DOCUMENT EXCERPT =
Then, an embodiment will be explained. What is not mentioned in particular as to an embodiment can be the same as what is mentioned as to the above-described embodiment. The search purpose identifying unit 14 of an embodiment identifies a purpose of a search in a different way. That is, the process illustrated in FIG. 9 is replaced with a process illustrated in FIG. 13.

FIG. 13 is a flowchart for explaining a procedure of a process of an embodiment for choosing an expanded keyword.

The search unit 13 receives a search keyword from the Web browser of the client terminal 20. The chance of this process can be based on a search request similarly as in FIG. 9, etc., or can be other than that. It is enough that the search keyword is received at least. That will be explained below in detail (S401).

The search purpose identifying unit 14 obtains a group identifier (host name) which is preset and recorded on the auxiliary storage device 102 (S402). The expanded keyword choosing unit 15 obtains a search log (record) having a group identifier that agrees with the obtained group identifier from the classified search log storing unit 18 (S403). Following operations S404 and S405 are same as the operations S305 and S307, respectively.

That is, according to an embodiment, not the particular portion of the URL set on the link chosen on the search result page 520 but the preset group identifier is used as data to limit the area from which the expanded keyword is obtained. Such a configuration is effective particularly in a case where the search server 10 is a search engine adapted for a certain field (e.g., a Website for doing a search as to eating). A reason why is that the preset group identifier related to the relevant field enables an expanded keyword related to the relevant field to be presented.

Further, an embodiment is effective in a case where a new special search service is built as well. If, e.g., enough time has passed after an eating-specific search service was built, eating-specific search keywords are probably being accumulated on a search log recorded by the eating-specific search service. The above-mentioned embodiment can be implemented after the search log is accumulated. There is no search log, however, when a new service is built. Thus, external search logs for a generic search can be used and the search logs can be classified in line with the embodiment so that an expanded keyword for a search of eating can be presented. Thus, even if no search log is accumulated, an expanded keyword can be presented just after the eating search service starts to be provided.

SUPPLIED MATERIAL =
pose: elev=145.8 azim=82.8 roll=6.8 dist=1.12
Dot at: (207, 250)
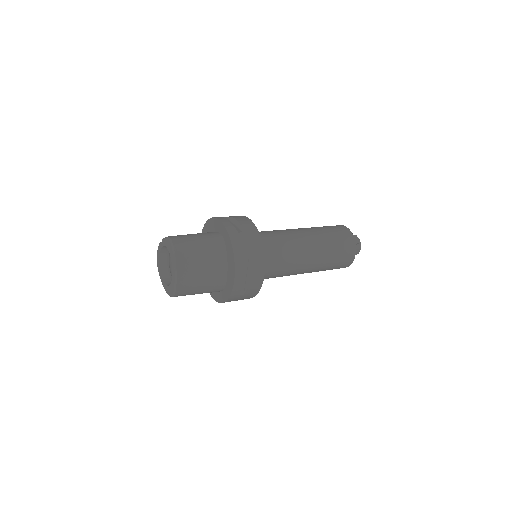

SET PROBLEM =
Could you copy the stretch of the expanded-keyword excerpt from "The search purpose identifying unit 14 obtains" through "and S307, respectively."? Work only from the expanded-keyword excerpt.

ANSWER TO THIS PROBLEM =
The search purpose identifying unit 14 obtains a group identifier (host name) which is preset and recorded on the auxiliary storage device 102 (S402). The expanded keyword choosing unit 15 obtains a search log (record) having a group identifier that agrees with the obtained group identifier from the classified search log storing unit 18 (S403). Following operations S404 and S405 are same as the operations S305 and S307, respectively.